Mulher-Maravilha: Terra Um: a reinvenção feminista, mitológica e sensual da amazona da DC (DC de Bolso, 2025, Panini)
Lançada em três volumes entre 2016 e 2021, Mulher-Maravilha: Terra Um é uma das versões mais ousadas da personagem desde sua criação nos anos 1940. Escrito por Grant Morrison e ilustrado por Yanick Paquette, o projeto faz parte da linha Terra Um da DC Comics, que reimagina os heróis clássicos em universos alternativos com abordagens mais modernas e autorais. Aqui, Morrison e Paquette mergulham fundo nas raízes mitológicas e simbólicas da personagem, com um foco claro em temas como empoderamento, opressão patriarcal e liberdade sexual — tudo com uma forte influência da visão original de William Moulton Marston, criador da heroína.
A trama central gira em torno da princesa Diana, criada em Temiscira pelas amazonas — uma sociedade isolada e exclusivamente feminina. Ao contrário de outras versões, aqui a ida de Diana ao mundo dos homens não acontece apenas por heroísmo, mas como um desafio à tradição e uma busca por autoconhecimento. Ela entra em conflito com sua mãe, Hipólita, e com as regras rígidas da ilha, ao se envolver com Steve Trevor, personagem reimaginado como um homem negro que reforça a crítica ao racismo estrutural além do machismo.
Grant Morrison revisita os conceitos clássicos da Mulher-Maravilha, mas subverte o olhar tradicional de super-heroína guerreira para algo mais simbólico e político. O laço da verdade, por exemplo, volta a ter conotações de submissão voluntária e prazer, algo que remete diretamente aos ideais de Marston sobre dominação benéfica e liberdade emocional. A obra aborda de forma explícita temas como o patriarcado, o feminismo radical, a sexualidade e a sororidade, com diálogos e situações que discutem abertamente o papel da mulher na sociedade.
Morrison amplia e reformula a mitologia das amazonas, resgatando e reinterpretando elementos da cultura grega clássica.
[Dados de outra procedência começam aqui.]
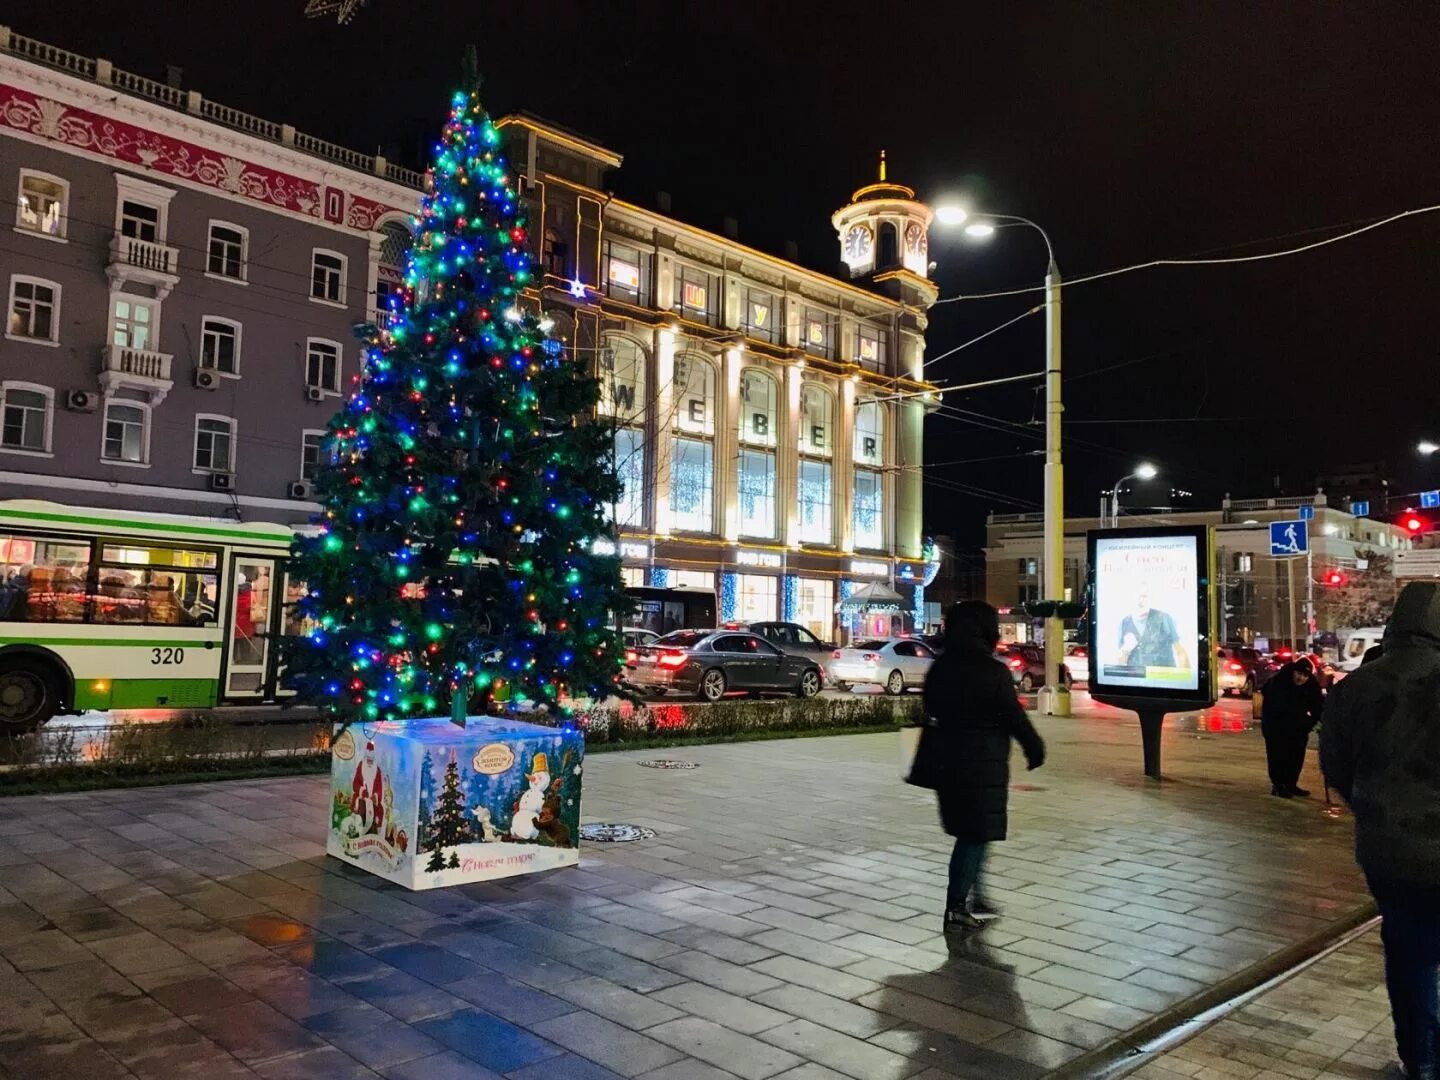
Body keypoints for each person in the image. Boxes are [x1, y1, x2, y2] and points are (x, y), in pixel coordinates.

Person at [1320, 581, 1440, 1080]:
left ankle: (1422, 1059)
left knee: (1409, 956)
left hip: (1390, 852)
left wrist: (1374, 808)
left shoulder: (1358, 687)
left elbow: (1335, 766)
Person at [922, 600, 1045, 934]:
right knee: (973, 836)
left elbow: (929, 705)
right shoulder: (993, 672)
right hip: (982, 766)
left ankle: (975, 897)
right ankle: (957, 907)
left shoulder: (941, 668)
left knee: (974, 833)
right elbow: (1015, 716)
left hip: (947, 764)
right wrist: (1034, 747)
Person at [1260, 656, 1323, 797]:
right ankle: (1278, 785)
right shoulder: (1278, 683)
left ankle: (1291, 784)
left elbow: (1317, 706)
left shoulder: (1311, 685)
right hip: (1275, 727)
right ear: (1293, 672)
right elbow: (1272, 708)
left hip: (1298, 728)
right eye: (1299, 674)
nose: (1301, 678)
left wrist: (1313, 723)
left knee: (1296, 757)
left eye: (1305, 676)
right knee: (1278, 756)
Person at [1114, 584, 1191, 670]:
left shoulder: (1164, 618)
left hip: (1164, 680)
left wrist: (1185, 679)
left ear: (1150, 598)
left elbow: (1180, 652)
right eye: (1136, 596)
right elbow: (1119, 662)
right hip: (1136, 680)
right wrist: (1126, 648)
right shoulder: (1124, 623)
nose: (1140, 600)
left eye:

As amazonas são mostradas como uma sociedade utópica, tecnologicamente avançada, mas ainda marcada por traumas do passado — especialmente a opressão que sofreram nas mãos de Hércules e dos homens. A mitologia grega serve de pano de fundo simbólico, mas é atualizada com questões de gênero: a rebelião das amazonas contra seus opressores, o banimento de Hércules e o nascimento de Diana a partir do barro (como na lenda original) ganham contornos mais psicológicos e existenciais.
O traço de Yanick Paquette é um dos grandes trunfos da série. Seu estilo detalhado e sensual trabalha em perfeita sintonia com o roteiro provocador de Morrison. A diagramação das páginas é criativa e simbólica, com molduras orgânicas que muitas vezes remetem à arte nouveau, à estética greco-romana e aos temas de dominação/sedução que permeiam a narrativa. Uma curiosidade interessante: para compor o visual da Mulher-Maravilha, Paquette se inspirou em diversas mulheres com feições marcantes — e entre elas está Sasha Grey, ex-atriz pornô e figura pública conhecida por sua presença visual forte. A escolha não tem relação direta com sua carreira, mas sim com seu olhar expressivo, traços faciais intensos e postura de autoconfiança, que combinam com a proposta de uma Diana mais provocadora e poderosa. Essa decisão reforça a abordagem estética e simbólica da série, que não teme abordar a sensualidade como elemento de força e identidade.
Apesar de dividir opiniões — principalmente entre leitores mais acostumados com a versão heroica tradicional da Mulher-Maravilha — Terra Um é uma obra importante por provocar discussões sobre o papel da personagem e sobre o que ela representa no século XXI. Ao trazer de volta os conceitos originais de Marston, como o uso do amor, da verdade e da dominação consensual como ferramentas de transformação social, Morrison recontextualiza a amazona como símbolo de libertação e ruptura. A trilogia é, ao mesmo tempo, reverente à história da personagem e profundamente iconoclasta. Ela não busca agradar a todos os públicos, mas sim gerar reflexão. É uma Mulher-Maravilha para tempos de debates intensos sobre gênero, poder e identidade — e nesse aspecto, é uma das versões mais relevantes e intelectualmente ambiciosas da personagem já publicadas.
Mulher-Maravilha: Terra Um é uma leitura desafiadora, visualmente deslumbrante e cheia de camadas. Não é a aventura super-heroica típica da DC, mas sim uma fábula feminista e mitológica com intenções filosóficas. Um marco na história da amazona — e uma obra que continua gerando debates importantes sobre a personagem e sobre a sociedade.
A história foi republicada pela editora Panini na série de DC de Bolso, com os três volumes reunidos em uma única edição de 376 páginas.